Protein@Inorganic Nanodumpling System for High-Loading Protein Delivery with Activatable Fluorescence and Magnetic Resonance Bimodal Imaging Capabilities

  • ACS Nano. 2020 Feb 25;14(2):2172-2182. doi: 10.1021/acsnano.9b09024.
Xiaohua Zhu  1  2 Rui Tang  1 Shigong Wang  1 Xiaoye Chen  1 Jiajun Hu  3 Chunyang Lei  1 Yan Huang  1 Honghui Wang  3 Zhou Nie  1 Shouzhuo Yao  1
Affiliations
  • 1. State Key Laboratory of Chemo/Biosensing and Chemometrics, College of Chemistry and Chemical Engineering, Hunan Provincial Key Laboratory of Biomacromolecular Chemical Biology , Hunan University , Changsha 410082 , P. R. China.
  • 2. Key Laboratory of Chemical Biology and Traditional Chinese Medicine Research (Ministry of Education), College of Chemistry and Chemical Engineering , Hunan Normal University , Changsha 410081 , P. R. China.
  • 3. College of Biology , Hunan University , Changsha 410082 , P. R. China.
Abstract

Efficient protein delivery into the target cell is highly desirable for protein therapeutics. Current approaches for protein delivery commonly suffer from low-loading protein capacity, poor specificity for target cells, and invisible protein release. Herein, we report a protein@inorganic nanodumpling (ND) system as an intracellular protein delivery platform. Similar to a traditional Chinese food, the dumpling, ND consists of a protein complex "filling" formed by metal-ion-directed self-assembly of protein cargos fused to histidine-rich green fluorescent proteins (H39GFPs), which are further encapsulated by an external surface "wrapper" of manganese dioxide (MnO2) via in situ biomineralization. This ND structure allows for a high loading capacity (>63 wt %) for protein cargos with enhanced stability. NDs can be targeted and internalized into Cancer cells specifically through folic acid receptors by surface-tailored folic acid. The protein cargo release is in a bistimuli-responsive manner, triggered by an either reductive or acidic intracellular microenvironment.
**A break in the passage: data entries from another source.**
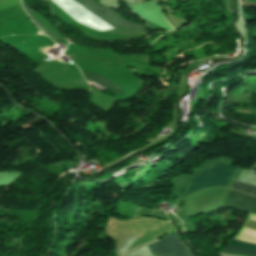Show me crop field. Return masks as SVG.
<instances>
[{
    "mask_svg": "<svg viewBox=\"0 0 256 256\" xmlns=\"http://www.w3.org/2000/svg\"><path fill=\"white\" fill-rule=\"evenodd\" d=\"M228 251H234V252H240V253H245V254H251V255H256V252L253 251H245V250H239V249H234V248H227Z\"/></svg>",
    "mask_w": 256,
    "mask_h": 256,
    "instance_id": "7",
    "label": "crop field"
},
{
    "mask_svg": "<svg viewBox=\"0 0 256 256\" xmlns=\"http://www.w3.org/2000/svg\"><path fill=\"white\" fill-rule=\"evenodd\" d=\"M148 248L153 256H191L175 232L164 240L148 245Z\"/></svg>",
    "mask_w": 256,
    "mask_h": 256,
    "instance_id": "2",
    "label": "crop field"
},
{
    "mask_svg": "<svg viewBox=\"0 0 256 256\" xmlns=\"http://www.w3.org/2000/svg\"><path fill=\"white\" fill-rule=\"evenodd\" d=\"M82 72H83L85 77L97 82L98 84H100V85H102L106 88H109V89H111V90H113L117 93H120V94L124 95L121 88L118 85H116L115 83L111 82L110 80H108V79H106V78H104V77H102L98 74L85 72V71H82Z\"/></svg>",
    "mask_w": 256,
    "mask_h": 256,
    "instance_id": "4",
    "label": "crop field"
},
{
    "mask_svg": "<svg viewBox=\"0 0 256 256\" xmlns=\"http://www.w3.org/2000/svg\"><path fill=\"white\" fill-rule=\"evenodd\" d=\"M25 9L27 10L28 14L30 15V17L33 19V21L40 27V29L42 31H45L46 33H48L49 35H51L54 39L56 40H61L60 38H58L56 35H54L52 32H50L48 29H46L41 23L40 21L28 10V8L25 6V4H22Z\"/></svg>",
    "mask_w": 256,
    "mask_h": 256,
    "instance_id": "6",
    "label": "crop field"
},
{
    "mask_svg": "<svg viewBox=\"0 0 256 256\" xmlns=\"http://www.w3.org/2000/svg\"><path fill=\"white\" fill-rule=\"evenodd\" d=\"M232 189L256 196V187L240 182H234Z\"/></svg>",
    "mask_w": 256,
    "mask_h": 256,
    "instance_id": "5",
    "label": "crop field"
},
{
    "mask_svg": "<svg viewBox=\"0 0 256 256\" xmlns=\"http://www.w3.org/2000/svg\"><path fill=\"white\" fill-rule=\"evenodd\" d=\"M223 207L256 214V197L231 189Z\"/></svg>",
    "mask_w": 256,
    "mask_h": 256,
    "instance_id": "3",
    "label": "crop field"
},
{
    "mask_svg": "<svg viewBox=\"0 0 256 256\" xmlns=\"http://www.w3.org/2000/svg\"><path fill=\"white\" fill-rule=\"evenodd\" d=\"M57 6H59L64 12L73 17L76 21L83 23L89 27H92L97 30H110L119 28H129L133 30H138L140 32H146L143 26L123 20L118 14L113 12L110 9H105L98 6L94 0H76L85 7L89 8L93 12L97 13L100 16L96 15L89 9L85 8L81 4L77 3L74 0H52Z\"/></svg>",
    "mask_w": 256,
    "mask_h": 256,
    "instance_id": "1",
    "label": "crop field"
}]
</instances>
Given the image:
Moreover, the MnO2 nanowrapper is an efficient fluorescence quencher for inner fused GFPs and also a "switch-on" magnetic resonance imaging (MRI) agent via triggered release of Mn2+ ions, which enables activatable fluorescence/MRI bimodal imaging of protein release. Finally, the ND is highly potent and specific to deliver functional protein ribonuclease A (RNase A) into cultured target cells and the tumor site in a xenografted mouse model, eliminating the tumor cells with high therapeutic efficacy. Our approach provides a promising alternative to advance protein-based Cancer therapeutics.

Keywords
activatable imaging; biomineralization; magnetic resonance imaging; protein delivery; protein encapsulation.